Dataset entries:

════════

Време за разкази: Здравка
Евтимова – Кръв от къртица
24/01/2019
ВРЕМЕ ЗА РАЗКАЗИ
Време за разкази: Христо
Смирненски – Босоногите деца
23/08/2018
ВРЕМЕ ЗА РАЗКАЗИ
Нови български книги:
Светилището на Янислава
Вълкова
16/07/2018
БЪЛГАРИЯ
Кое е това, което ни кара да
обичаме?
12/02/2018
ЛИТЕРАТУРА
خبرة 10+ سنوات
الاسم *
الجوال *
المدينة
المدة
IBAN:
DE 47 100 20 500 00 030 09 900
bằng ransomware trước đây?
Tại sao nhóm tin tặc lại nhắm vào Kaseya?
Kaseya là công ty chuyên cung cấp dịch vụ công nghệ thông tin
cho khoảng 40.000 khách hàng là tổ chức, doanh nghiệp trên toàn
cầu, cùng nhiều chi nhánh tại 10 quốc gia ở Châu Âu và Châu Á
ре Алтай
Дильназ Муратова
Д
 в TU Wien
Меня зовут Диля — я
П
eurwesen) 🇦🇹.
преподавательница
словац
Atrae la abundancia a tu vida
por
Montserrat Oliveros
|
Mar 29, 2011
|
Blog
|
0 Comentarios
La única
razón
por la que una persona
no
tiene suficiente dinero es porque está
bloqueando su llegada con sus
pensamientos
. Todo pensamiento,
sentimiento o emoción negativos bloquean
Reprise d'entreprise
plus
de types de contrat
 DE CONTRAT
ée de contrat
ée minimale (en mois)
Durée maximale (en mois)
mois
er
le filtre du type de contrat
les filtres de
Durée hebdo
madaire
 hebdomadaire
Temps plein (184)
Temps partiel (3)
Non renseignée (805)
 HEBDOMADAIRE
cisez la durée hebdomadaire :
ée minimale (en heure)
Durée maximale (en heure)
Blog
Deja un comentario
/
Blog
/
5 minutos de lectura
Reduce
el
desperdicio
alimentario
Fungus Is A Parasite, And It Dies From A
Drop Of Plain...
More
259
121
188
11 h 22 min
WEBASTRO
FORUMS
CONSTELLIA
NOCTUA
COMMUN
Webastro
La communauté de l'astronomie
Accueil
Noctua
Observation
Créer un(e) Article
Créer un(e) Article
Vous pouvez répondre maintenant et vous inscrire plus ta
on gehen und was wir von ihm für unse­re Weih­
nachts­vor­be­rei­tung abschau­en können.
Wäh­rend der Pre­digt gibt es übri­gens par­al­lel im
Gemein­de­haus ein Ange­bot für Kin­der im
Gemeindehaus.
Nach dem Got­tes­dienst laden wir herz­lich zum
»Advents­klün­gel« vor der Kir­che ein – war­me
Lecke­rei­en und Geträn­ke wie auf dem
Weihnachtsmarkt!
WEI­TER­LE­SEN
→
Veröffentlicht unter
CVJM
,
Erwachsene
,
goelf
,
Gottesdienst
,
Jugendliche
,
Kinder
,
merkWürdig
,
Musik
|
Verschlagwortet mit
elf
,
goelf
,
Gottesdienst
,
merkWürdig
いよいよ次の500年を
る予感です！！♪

════════

What to work on
Reproduce the text of every record above character for character, keeping each line as it stands.

Answer to this problem
Време за разкази: Здравка
Евтимова – Кръв от къртица
24/01/2019
ВРЕМЕ ЗА РАЗКАЗИ
Време за разкази: Христо
Смирненски – Босоногите деца
23/08/2018
ВРЕМЕ ЗА РАЗКАЗИ
Нови български книги:
Светилището на Янислава
Вълкова
16/07/2018
БЪЛГАРИЯ
Кое е това, което ни кара да
обичаме?
12/02/2018
ЛИТЕРАТУРА
خبرة 10+ سنوات
الاسم *
الجوال *
المدينة
المدة
IBAN:
DE 47 100 20 500 00 030 09 900
bằng ransomware trước đây?
Tại sao nhóm tin tặc lại nhắm vào Kaseya?
Kaseya là công ty chuyên cung cấp dịch vụ công nghệ thông tin
cho khoảng 40.000 khách hàng là tổ chức, doanh nghiệp trên toàn
cầu, cùng nhiều chi nhánh tại 10 quốc gia ở Châu Âu và Châu Á
ре Алтай
Дильназ Муратова
Д
 в TU Wien
Меня зовут Диля — я
П
eurwesen) 🇦🇹.
преподавательница
словац
Atrae la abundancia a tu vida
por
Montserrat Oliveros
|
Mar 29, 2011
|
Blog
|
0 Comentarios
La única
razón
por la que una persona
no
tiene suficiente dinero es porque está
bloqueando su llegada con sus
pensamientos
. Todo pensamiento,
sentimiento o emoción negativos bloquean
Reprise d'entreprise
plus
de types de contrat
 DE CONTRAT
ée de contrat
ée minimale (en mois)
Durée maximale (en mois)
mois
er
le filtre du type de contrat
les filtres de
Durée hebdo
madaire
 hebdomadaire
Temps plein (184)
Temps partiel (3)
Non renseignée (805)
 HEBDOMADAIRE
cisez la durée hebdomadaire :
ée minimale (en heure)
Durée maximale (en heure)
Blog
Deja un comentario
/
Blog
/
5 minutos de lectura
Reduce
el
desperdicio
alimentario
Fungus Is A Parasite, And It Dies From A
Drop Of Plain...
More
259
121
188
11 h 22 min
WEBASTRO
FORUMS
CONSTELLIA
NOCTUA
COMMUN
Webastro
La communauté de l'astronomie
Accueil
Noctua
Observation
Créer un(e) Article
Créer un(e) Article
Vous pouvez répondre maintenant et vous inscrire plus ta
on gehen und was wir von ihm für unse­re Weih­
nachts­vor­be­rei­tung abschau­en können.
Wäh­rend der Pre­digt gibt es übri­gens par­al­lel im
Gemein­de­haus ein Ange­bot für Kin­der im
Gemeindehaus.
Nach dem Got­tes­dienst laden wir herz­lich zum
»Advents­klün­gel« vor der Kir­che ein – war­me
Lecke­rei­en und Geträn­ke wie auf dem
Weihnachtsmarkt!
WEI­TER­LE­SEN
→
Veröffentlicht unter
CVJM
,
Erwachsene
,
goelf
,
Gottesdienst
,
Jugendliche
,
Kinder
,
merkWürdig
,
Musik
|
Verschlagwortet mit
elf
,
goelf
,
Gottesdienst
,
merkWürdig
いよいよ次の500年を
る予感です！！♪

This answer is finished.